The benefits here are:

Simple pipeline, only consisting of a Lambda function and trigger.
Isolated environment. No antivirus code or potentially infected files would go anywhere near our Kubernetes cluster.
Scales with demand.

Unfortunately, the deal-breaker for this solution was the performance. From the start, we were aware there would be some delay while files were being scanned and had metrics in place to capture this. We aimed to get a working solution out ASAP and start tweaking the configurable options, like function memory, to optimise the performance.

What they don't tell you

clamscan loads the virus definitions into memory each time it performs a one-off scan.

In practice we found this would take a minimum of 20 seconds.
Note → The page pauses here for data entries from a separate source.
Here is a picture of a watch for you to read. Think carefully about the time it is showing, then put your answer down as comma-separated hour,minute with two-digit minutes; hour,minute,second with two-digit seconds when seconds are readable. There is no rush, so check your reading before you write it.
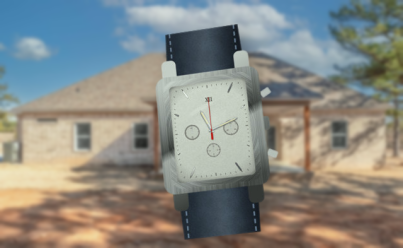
11,12
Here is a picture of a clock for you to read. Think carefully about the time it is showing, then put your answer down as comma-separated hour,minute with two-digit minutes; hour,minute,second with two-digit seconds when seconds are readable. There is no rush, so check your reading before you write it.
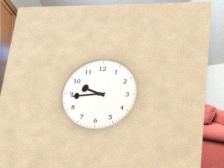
9,44
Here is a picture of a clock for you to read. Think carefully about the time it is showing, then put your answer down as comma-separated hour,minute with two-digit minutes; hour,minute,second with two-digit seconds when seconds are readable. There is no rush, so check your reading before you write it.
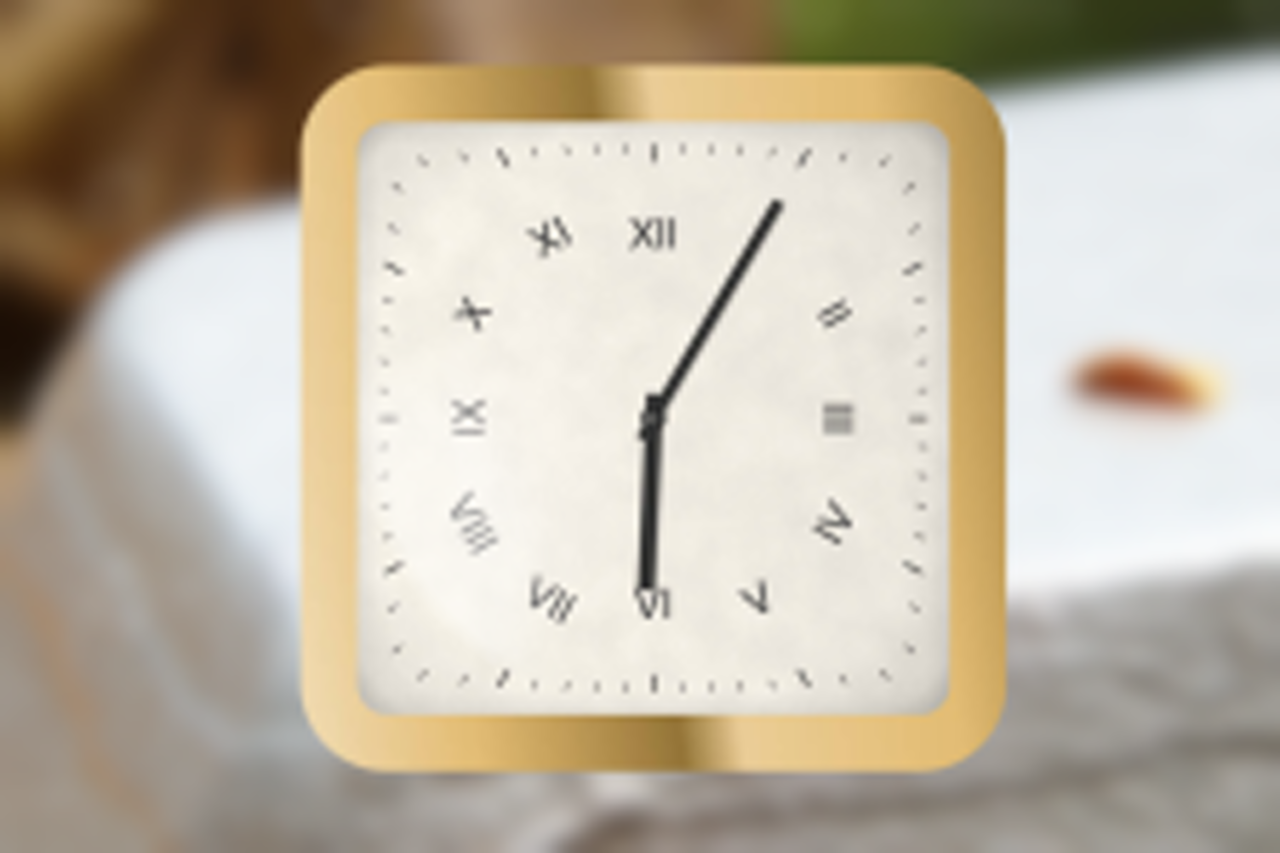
6,05
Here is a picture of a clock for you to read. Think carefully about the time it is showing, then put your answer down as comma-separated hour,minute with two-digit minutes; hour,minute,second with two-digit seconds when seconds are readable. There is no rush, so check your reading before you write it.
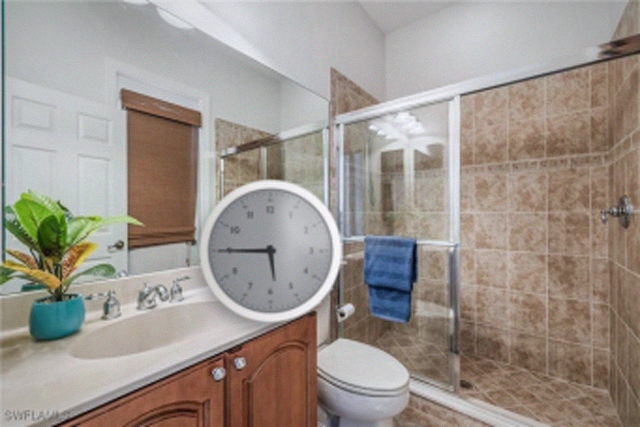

Once the definitions had been loaded, the actual time to scan a file was in the milliseconds.

Running ClamAV as a daemon still requires this startup time, but subsequent scans are 🔥 blazing fast 🔥.

A delay of 20 seconds will fit some use-cases but this would have had an impact on transaction attachments and limited any other future work.

BucketAV

Another option was to use an off-the-shelf solution like BucketAV.
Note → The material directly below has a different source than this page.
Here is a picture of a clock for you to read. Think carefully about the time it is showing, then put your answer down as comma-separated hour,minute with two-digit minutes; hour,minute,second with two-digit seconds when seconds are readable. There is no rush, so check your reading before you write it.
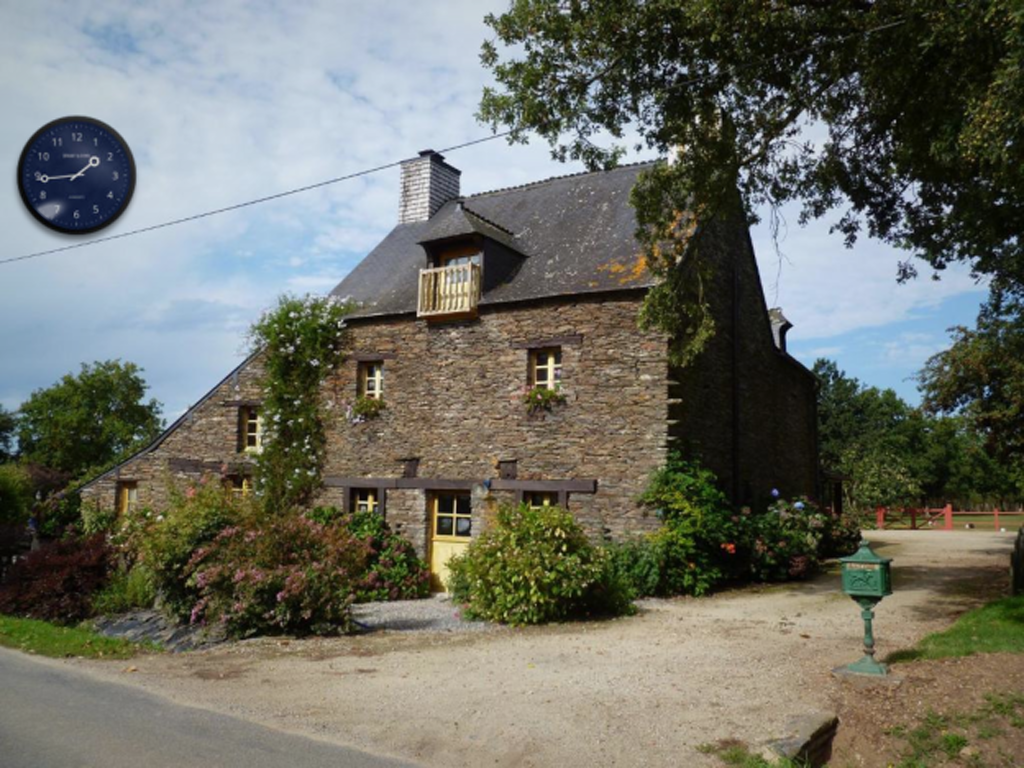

BucketAV uses ClamAV too so it should provide the same level of protection. We quickly weighed up the pros and cons of using this and decided it wasn't suitable for us, mostly due to the cost.

Cost: BucketAV has you run a dedicated EC2 instance which would be fairly costly for us as we run a very lean infrastructure currently. There's also a standard SaaS price for BucketAV which adds up.
Flexibility: Building our own solution enabled us to define exactly how it works. We can choose what files to scan, how to handle infected files, how to get alerted etc.

Conclusion

We went live with this feature at the end of May and our business owners have started to take advantage of PDF uploads.

956 PDFs uploaded as transaction evidence
6% of all transaction attachments are PDFs
15% of business owners that upload transaction evidence have uploaded at least one PDF

What about performance?

Here's a chart showing the scanning duration with a few different percentiles. You can see that half of all uploads take less than 10ms and almost all uploads are scanned within 25ms. Significantly faster than the 20 seconds taken using a Lambda Function.

What's next?

The original project focused on transaction attachments but now it's so simple to enable scanning on any bucket we quickly followed up with allowing business owners to upload PDFs during sign-up which is now the most popular option and greatly speeds up the sign-up process.

There's plenty of scope for allowing PDF uploads in other parts of the app and we could easily allow other file types in the future.